A organização em ciclos faz parte dessa nova perspectiva de escola que busca reestruturar seus tempos e espaços. Entretanto, é importante destacar que o currículo por competências e a organização em ciclos não representam o abandono das disciplinas. A respeito dessa questão, Machado (2002) afirma:

Nenhuma dicotomia parece mais inadequada ou descabida do que a que se refere ao par discipina / competência. (...) a organização da escola é, e continuará a ser, marcadamente disciplinar; os professores são, e continuarão a ser, professores de disciplinas, não havendo qualquer sentido na caracterização de um professor de “competências”. No entanto, urge uma reorganização do trabalho escolar que reconfigure seus espaços e seus tempos, que revitalize os significados dos currículos como mapas do conhecimento que se busca, da formação pessoal como a constituição de um amplo espectro de competências e, sobretudo, do papel dos professores em um cenário onde as idéias de conhecimento e de valor encontram-se definitivamente imbricadas. (p. 139)

Note-se que ao lado da proposta de reorganização dos tempos e espaços escolares, a noção de competência implica a de pessoalidade, como explicita o autor mais adiante:

A pessoalidade é, pois, a primeira característica absolutamente fundamental da idéia de competência”. (...) a escola organiza-se basicamente em termos de conteúdos disciplinares (...). Os espaços curriculares são loteados entre as diferentes matérias, e os tempos são subdivididos em doses diárias – as aulas. Porém, conhecer é conhecer o significado, e o significado é sempre construído por pessoas, ou seja, o conhecimento é sempre pessoal. (p.142)

Em artigo publicado no Jornal Virtual Profissão Mestre, Benedet (2006) propõe-se a responder a pergunta: O que mudou com o ensino por competências?

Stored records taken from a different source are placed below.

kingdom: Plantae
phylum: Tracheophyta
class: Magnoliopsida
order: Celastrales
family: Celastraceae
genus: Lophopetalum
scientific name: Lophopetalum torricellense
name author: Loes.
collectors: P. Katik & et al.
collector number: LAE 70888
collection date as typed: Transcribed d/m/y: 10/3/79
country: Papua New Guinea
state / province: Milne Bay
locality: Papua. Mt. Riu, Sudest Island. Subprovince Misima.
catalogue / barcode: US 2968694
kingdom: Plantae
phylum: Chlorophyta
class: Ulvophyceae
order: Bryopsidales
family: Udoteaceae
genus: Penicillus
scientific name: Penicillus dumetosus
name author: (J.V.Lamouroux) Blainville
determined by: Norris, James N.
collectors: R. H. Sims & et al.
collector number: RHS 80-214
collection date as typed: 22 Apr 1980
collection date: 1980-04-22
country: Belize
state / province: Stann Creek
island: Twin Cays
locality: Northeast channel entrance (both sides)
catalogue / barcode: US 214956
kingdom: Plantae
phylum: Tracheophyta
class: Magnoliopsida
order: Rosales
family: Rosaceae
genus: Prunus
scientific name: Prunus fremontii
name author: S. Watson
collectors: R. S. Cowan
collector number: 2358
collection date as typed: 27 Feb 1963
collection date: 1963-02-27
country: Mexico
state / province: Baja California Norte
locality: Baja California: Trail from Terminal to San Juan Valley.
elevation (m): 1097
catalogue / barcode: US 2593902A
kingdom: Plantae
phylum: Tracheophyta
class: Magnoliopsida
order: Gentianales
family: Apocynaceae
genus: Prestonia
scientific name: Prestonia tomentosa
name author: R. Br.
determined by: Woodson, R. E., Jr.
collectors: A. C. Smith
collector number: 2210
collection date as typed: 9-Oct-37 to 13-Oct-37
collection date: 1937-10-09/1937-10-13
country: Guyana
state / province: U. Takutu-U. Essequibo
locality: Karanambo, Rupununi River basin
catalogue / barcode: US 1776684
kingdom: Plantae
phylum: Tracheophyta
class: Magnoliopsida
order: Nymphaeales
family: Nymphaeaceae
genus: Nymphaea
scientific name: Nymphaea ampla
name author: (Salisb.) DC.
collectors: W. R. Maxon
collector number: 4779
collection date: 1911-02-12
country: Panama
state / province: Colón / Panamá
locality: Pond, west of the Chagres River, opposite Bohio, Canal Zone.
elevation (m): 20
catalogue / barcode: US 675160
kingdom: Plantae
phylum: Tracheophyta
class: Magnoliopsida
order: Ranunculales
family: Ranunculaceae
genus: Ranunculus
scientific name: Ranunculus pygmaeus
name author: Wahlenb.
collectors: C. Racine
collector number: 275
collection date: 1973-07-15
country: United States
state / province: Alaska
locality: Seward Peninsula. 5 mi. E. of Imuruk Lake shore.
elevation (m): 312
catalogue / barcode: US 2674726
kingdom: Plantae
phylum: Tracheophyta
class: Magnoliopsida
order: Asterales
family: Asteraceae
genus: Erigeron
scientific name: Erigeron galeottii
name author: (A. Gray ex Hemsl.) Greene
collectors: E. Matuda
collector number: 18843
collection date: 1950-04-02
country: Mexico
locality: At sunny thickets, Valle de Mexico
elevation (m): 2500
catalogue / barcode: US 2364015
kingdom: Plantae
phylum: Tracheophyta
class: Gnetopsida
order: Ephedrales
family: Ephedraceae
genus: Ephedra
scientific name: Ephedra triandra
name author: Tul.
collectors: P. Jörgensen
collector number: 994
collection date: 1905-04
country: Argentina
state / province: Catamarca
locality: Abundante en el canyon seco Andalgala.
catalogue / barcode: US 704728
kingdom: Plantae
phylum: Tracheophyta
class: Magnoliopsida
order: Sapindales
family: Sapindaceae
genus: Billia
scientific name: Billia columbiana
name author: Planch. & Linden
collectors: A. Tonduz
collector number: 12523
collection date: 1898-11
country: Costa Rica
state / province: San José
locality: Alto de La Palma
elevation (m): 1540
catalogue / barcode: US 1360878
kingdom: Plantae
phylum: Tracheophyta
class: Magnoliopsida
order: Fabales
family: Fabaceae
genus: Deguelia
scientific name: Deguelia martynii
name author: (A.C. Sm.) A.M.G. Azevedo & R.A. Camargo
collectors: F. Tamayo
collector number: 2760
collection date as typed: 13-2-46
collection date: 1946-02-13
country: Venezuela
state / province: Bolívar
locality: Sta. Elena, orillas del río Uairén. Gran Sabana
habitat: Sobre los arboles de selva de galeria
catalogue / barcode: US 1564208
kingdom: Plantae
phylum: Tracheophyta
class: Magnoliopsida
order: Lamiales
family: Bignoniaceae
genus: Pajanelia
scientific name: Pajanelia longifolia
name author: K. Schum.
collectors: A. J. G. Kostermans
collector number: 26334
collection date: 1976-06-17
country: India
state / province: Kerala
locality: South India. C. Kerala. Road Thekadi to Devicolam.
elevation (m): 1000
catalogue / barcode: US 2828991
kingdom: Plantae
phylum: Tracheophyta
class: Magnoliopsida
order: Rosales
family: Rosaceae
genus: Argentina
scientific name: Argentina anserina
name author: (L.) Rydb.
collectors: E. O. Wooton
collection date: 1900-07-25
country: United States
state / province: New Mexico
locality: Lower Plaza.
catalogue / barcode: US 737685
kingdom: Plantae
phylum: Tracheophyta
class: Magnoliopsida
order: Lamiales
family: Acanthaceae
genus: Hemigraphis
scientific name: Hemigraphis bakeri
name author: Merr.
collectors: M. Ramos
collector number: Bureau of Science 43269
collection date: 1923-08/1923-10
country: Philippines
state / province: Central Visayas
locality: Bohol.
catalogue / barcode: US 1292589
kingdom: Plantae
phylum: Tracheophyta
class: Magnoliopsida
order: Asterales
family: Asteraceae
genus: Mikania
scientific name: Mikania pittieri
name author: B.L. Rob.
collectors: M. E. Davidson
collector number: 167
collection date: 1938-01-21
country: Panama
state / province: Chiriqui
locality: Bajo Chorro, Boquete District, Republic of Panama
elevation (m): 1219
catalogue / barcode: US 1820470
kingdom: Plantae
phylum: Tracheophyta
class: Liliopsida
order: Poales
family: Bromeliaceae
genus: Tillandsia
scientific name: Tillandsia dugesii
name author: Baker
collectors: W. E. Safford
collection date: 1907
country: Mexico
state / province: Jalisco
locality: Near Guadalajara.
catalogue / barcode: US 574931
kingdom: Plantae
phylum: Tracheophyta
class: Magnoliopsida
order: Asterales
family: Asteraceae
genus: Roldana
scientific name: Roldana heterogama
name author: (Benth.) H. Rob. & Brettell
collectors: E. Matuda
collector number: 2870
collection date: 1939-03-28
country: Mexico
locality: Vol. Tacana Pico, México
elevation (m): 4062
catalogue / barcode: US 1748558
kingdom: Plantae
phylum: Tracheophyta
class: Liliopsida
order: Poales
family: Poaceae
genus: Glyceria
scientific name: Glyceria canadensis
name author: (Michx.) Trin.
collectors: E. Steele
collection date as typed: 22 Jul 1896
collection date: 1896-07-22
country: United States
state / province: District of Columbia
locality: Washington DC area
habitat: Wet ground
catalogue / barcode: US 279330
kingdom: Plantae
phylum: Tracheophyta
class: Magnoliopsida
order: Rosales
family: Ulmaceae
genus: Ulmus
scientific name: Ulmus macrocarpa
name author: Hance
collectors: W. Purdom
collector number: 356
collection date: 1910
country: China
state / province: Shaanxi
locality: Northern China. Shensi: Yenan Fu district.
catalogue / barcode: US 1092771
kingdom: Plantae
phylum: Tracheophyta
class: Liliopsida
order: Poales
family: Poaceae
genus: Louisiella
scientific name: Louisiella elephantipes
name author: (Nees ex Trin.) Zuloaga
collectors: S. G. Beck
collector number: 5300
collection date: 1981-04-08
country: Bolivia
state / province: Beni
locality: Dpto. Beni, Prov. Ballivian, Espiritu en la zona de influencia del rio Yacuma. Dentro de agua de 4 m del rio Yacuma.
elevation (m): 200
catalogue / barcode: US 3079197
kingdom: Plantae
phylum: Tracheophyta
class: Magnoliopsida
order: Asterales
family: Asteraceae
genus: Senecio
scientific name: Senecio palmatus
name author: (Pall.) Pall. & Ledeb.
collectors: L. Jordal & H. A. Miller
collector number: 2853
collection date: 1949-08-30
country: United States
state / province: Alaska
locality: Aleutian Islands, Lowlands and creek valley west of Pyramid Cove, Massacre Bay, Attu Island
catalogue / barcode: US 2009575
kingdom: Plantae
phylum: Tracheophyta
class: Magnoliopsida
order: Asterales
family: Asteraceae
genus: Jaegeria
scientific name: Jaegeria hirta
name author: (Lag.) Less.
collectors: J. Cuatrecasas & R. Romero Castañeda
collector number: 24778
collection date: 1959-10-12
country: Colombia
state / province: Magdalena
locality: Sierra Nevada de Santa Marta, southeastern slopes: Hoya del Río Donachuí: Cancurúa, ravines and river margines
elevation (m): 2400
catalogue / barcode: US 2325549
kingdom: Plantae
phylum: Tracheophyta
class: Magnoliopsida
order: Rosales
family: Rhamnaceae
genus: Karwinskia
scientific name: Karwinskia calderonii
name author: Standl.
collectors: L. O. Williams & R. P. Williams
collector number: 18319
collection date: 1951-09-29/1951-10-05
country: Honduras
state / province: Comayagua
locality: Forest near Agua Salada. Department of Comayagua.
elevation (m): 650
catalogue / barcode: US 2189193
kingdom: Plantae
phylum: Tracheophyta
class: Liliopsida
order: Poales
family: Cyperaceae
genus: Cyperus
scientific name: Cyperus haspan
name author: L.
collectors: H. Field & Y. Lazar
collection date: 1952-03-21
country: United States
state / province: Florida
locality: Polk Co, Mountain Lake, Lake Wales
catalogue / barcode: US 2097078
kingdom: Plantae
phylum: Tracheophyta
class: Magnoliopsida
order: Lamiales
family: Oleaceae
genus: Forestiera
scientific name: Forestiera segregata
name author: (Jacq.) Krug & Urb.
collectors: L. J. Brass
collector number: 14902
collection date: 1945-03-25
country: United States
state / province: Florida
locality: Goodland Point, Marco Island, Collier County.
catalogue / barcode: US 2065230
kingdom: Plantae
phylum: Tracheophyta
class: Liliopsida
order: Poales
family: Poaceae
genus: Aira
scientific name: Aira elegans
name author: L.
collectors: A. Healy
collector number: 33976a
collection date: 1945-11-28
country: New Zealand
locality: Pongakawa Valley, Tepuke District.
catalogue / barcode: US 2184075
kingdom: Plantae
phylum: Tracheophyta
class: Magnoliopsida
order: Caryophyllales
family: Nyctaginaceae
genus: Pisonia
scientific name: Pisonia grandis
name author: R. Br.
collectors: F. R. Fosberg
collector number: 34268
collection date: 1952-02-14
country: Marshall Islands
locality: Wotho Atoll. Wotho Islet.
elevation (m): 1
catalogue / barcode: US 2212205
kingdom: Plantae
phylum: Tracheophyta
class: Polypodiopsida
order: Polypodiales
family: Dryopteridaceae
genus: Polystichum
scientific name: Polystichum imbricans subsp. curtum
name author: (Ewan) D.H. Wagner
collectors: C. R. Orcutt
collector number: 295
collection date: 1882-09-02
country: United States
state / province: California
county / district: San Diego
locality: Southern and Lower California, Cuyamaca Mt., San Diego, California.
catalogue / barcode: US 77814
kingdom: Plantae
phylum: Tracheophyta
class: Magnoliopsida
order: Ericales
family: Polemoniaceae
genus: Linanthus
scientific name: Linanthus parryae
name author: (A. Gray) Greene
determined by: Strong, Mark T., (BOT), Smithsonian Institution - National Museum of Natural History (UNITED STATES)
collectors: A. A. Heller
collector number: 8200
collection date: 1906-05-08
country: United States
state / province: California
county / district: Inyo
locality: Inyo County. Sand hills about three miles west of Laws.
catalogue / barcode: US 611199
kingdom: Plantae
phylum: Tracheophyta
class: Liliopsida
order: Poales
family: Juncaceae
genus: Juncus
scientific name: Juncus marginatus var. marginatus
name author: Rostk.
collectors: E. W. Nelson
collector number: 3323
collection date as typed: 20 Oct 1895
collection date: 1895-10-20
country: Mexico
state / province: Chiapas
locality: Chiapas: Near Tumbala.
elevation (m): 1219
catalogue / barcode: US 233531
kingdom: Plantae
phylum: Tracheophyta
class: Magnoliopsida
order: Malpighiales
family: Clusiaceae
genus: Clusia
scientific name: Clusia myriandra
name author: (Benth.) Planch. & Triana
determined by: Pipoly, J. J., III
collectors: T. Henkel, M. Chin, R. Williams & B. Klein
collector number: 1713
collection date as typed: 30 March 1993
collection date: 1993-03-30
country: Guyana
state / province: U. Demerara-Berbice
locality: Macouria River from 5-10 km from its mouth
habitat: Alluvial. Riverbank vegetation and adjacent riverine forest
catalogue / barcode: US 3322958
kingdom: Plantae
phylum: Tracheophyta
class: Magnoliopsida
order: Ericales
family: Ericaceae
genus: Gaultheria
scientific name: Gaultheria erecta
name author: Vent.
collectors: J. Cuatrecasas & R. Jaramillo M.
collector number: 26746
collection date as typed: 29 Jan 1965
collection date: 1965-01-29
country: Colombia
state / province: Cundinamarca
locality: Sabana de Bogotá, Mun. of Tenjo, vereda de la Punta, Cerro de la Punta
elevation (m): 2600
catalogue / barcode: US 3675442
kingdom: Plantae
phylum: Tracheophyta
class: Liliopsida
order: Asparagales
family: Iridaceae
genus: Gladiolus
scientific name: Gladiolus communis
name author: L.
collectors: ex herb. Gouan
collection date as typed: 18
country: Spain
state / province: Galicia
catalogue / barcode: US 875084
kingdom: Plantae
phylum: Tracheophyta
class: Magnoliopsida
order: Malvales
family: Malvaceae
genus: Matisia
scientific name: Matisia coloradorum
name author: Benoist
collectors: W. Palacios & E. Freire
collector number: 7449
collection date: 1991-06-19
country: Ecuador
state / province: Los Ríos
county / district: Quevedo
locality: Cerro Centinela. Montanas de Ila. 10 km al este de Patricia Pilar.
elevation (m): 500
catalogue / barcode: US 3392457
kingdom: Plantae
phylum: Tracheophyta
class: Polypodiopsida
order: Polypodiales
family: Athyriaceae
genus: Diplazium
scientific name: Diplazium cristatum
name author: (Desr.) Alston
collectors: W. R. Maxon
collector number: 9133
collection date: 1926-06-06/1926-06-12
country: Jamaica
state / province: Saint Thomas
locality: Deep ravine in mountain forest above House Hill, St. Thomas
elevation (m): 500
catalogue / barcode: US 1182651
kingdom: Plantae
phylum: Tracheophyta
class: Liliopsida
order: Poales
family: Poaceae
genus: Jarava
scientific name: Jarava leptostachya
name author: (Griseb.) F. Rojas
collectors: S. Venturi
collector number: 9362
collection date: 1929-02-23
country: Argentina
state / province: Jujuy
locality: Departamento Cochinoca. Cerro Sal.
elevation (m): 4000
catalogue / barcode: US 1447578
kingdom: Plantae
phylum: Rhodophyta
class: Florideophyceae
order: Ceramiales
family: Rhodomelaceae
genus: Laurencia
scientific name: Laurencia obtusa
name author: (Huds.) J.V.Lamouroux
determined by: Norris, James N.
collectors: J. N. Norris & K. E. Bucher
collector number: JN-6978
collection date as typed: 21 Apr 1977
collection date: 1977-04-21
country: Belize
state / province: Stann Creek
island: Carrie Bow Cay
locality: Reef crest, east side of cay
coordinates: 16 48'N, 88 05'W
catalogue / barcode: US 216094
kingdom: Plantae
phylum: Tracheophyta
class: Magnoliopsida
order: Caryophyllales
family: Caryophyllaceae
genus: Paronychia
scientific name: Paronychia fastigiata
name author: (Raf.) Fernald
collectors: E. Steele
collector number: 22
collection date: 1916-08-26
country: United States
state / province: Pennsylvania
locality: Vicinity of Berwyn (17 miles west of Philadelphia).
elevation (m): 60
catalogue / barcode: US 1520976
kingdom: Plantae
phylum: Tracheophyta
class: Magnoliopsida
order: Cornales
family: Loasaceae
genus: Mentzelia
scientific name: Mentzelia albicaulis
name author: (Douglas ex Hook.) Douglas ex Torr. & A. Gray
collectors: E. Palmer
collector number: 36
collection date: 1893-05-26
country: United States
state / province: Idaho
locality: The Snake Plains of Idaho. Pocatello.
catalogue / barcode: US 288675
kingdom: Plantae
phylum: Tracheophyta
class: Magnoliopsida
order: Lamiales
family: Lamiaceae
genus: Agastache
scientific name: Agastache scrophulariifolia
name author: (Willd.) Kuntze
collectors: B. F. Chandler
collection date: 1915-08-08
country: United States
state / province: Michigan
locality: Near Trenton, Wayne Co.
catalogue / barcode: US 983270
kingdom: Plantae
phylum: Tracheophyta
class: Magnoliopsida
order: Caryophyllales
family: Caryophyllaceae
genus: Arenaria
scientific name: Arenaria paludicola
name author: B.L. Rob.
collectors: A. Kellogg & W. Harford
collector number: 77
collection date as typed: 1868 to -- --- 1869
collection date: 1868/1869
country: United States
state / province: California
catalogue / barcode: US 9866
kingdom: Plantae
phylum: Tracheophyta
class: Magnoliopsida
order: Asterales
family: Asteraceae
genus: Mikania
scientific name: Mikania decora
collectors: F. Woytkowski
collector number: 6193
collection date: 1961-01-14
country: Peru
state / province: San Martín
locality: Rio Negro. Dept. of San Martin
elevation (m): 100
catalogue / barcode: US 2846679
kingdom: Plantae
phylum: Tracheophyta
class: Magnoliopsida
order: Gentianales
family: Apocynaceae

Para responder a essa pergunta, a autora contrapõe o currículo tradicional ao currículo por competências e, assim, explica que enquanto aquele tem foco no ensino, com transmissão e acumulação de um conhecimento fragmentado, enciclopédico e memorizador, este tem foco na aprendizagem, é autosocioconstrutivista, intertransdisciplinar, contextualizado, e privilegia a construção de conceitos e a criação do sentido. O currículo tradicional tem no conteúdo um fim em si mesmo, a sala de aula como espaço padronizado de transmissão e recepção do saber, com atividades rotineiras, de caráter explicativo; no currículo organizado por competências, o conteúdo é um meio de desenvolver competências que ampliem a formação dos alunos; a sala de aula é um local multifuncional de reflexão e de situações de aprendizagem, as quais são centradas em projetos e resolução de problemas, de caráter desafiador e de pesquisa.

Enquanto no modelo tradicional, temos o professor como detentor do conhecimento que é transmitido a um aluno memorista, no novo modelo, temos o professor como facilitador da aprendizagem que estimula o aluno a aprender (a conhecer, a fazer, a ser, a conviver), um aluno cidadão. Em suma, temos, no modelo tradicional, uma pedagogia que valoriza os objetivos da educação e que busca eliminar as diferenças, com base em um currículo fracionado e estático, organizado em disciplinas; enquanto o modelo por competências supõe uma pedagogia com ênfase na finalidade da educação, que busca a igualdade sem eliminar as

diferenças, a partir de um currículo dinâmico, organizado em áreas de conhecimento e temas geradores.

Assim, enquanto o modelo tradicional tem como exemplos de palavras-chave a reprodução e a igualdade, o modelo por competências pode contrapor àquelas a produção e a multifuncionalidade. Finalmente, na importante questão da avaliação, temos no modelo tradicional, uma avaliação classificatória e excludente, de lógica seletiva, enquanto no modelo por competências, a avaliação representa feedback, busca validar os processos e tem lógica formativa.

Desse modo, a reordenação dos tempos e espaços escolares, proposta nos ciclos, encontra base no currículo por competências, porém, mais do que essa sustentação, como afirma Finck (2001/2002, p. 19), “a noção de competência é um testemunho de nossa época”.